I have two datasets I need to combine in pandas. One includes information for a bunch of invoices and two includes supplier information. I've included a simplified example below.
Basically, I want to combine the supplier data with the invoice data on supplier ID so that each invoice has the home country of the supplier from the supplier info data.
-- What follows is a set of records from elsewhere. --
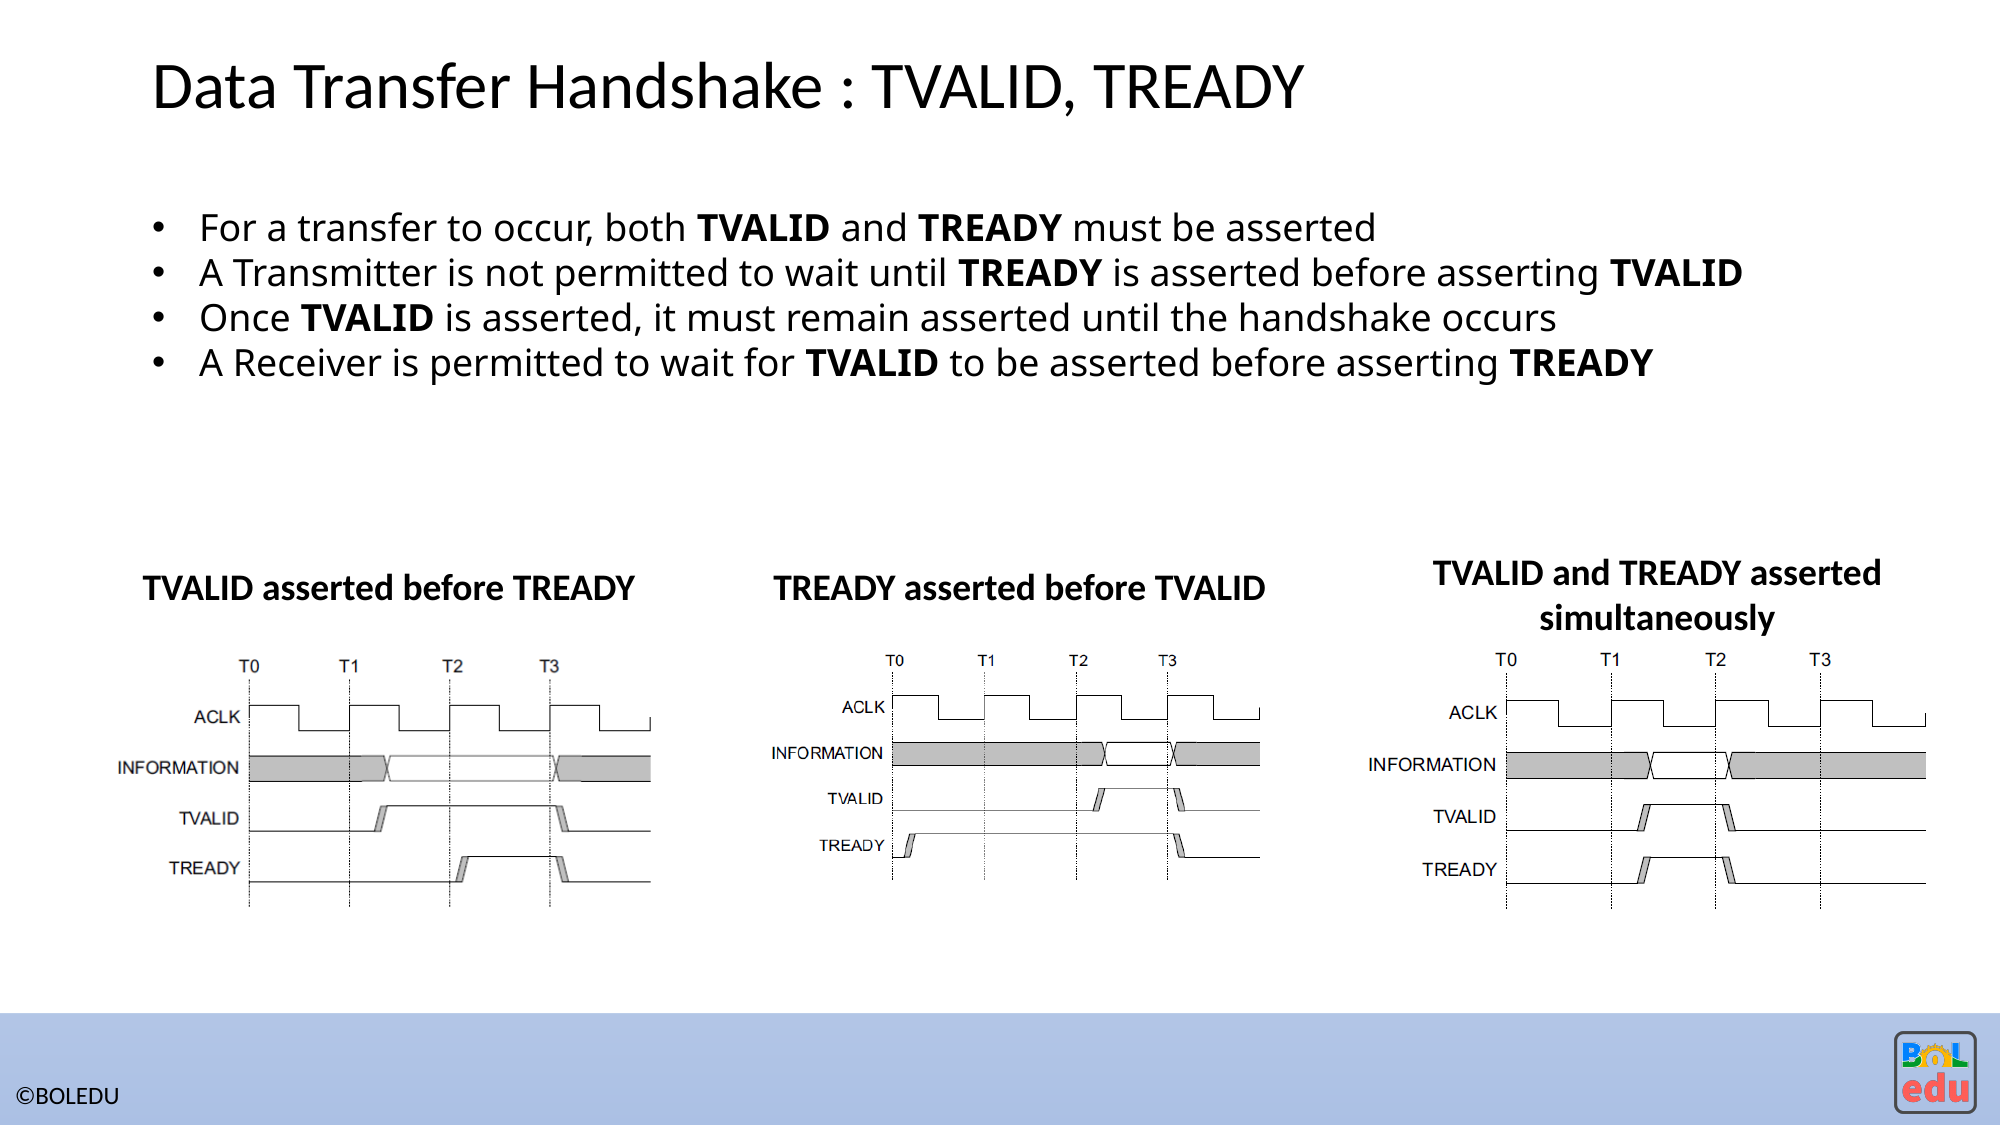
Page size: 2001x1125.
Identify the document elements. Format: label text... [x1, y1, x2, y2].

text_box TREADY asserted before TVALID [756, 555, 1284, 616]
picture [756, 649, 1284, 892]
text_box For a transfer to occur, both TVALID and TREADY must be asserted A Transmitter is not permitted to wait until TREADY is asserted before asserting TVALID Once TVALID is asserted, it must remain asserted until the handshake occurs A Receiver is permitted to wait for TVALID to be asserted before asserting TREADY [137, 196, 1863, 392]
picture [1894, 1031, 1981, 1114]
text_box TVALID and TREADY asserted simultaneously [1375, 540, 1940, 645]
picture [1362, 646, 1940, 924]
title Data Transfer Handshake : TVALID, TREADY [137, 13, 1863, 160]
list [101, 646, 677, 924]
text_box TVALID asserted before TREADY [101, 555, 677, 616]
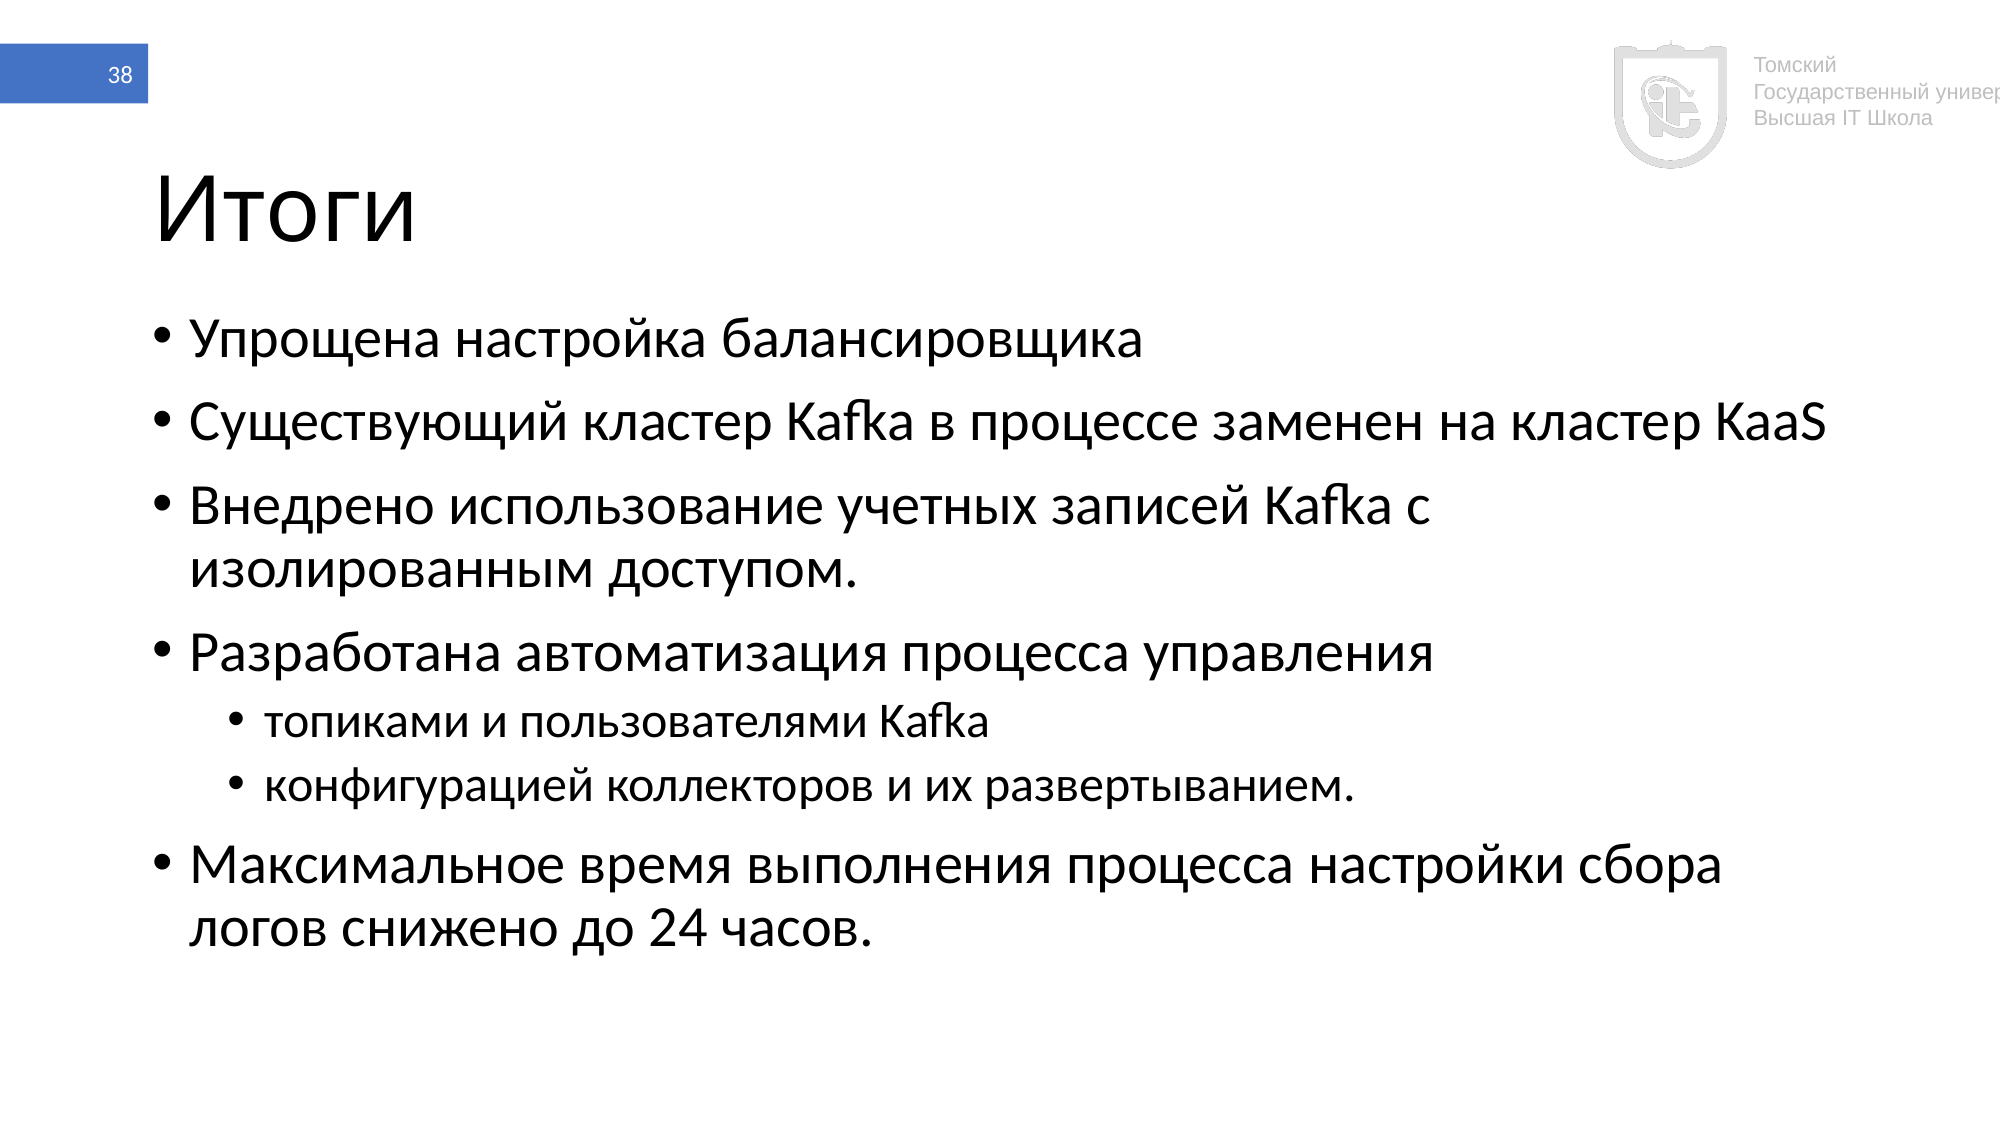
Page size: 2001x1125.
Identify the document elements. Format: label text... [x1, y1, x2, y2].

I've tried merging and joining in different ways (inner, left, outer) and it did not repeat based on duplicate supplier IDs like I needed it to. I'm having trouble figuring out how to repeat observations. Example, Company A may appear in 2+ invoices so we need country to populate on each, but with merging it only will populate on one. The rest will be NaN. Can anyone help?
Data example:
d1 = {'company id': [11, 12, 11, 11, 13, 12, 14],
'company': ["Company A", "Company B", "Company A", "Company A", "Company C", "Company B", "Company D"],
'USD': [120000, 20000, 4000000, 99000, 8000, 110000, 443000], 'Invoice no': [1, 2, 3, 4, 5, 6, 7]}
invoices = pd.DataFrame(data=d1)
d2 = {'company id': [11, 12, 13, 14],
'company': ["Company A", "Company B", "Company C", "Company D"],
'Country': ["USA", "USA", "AUS", "MEX"]}
supplier = pd.DataFrame(data=d2)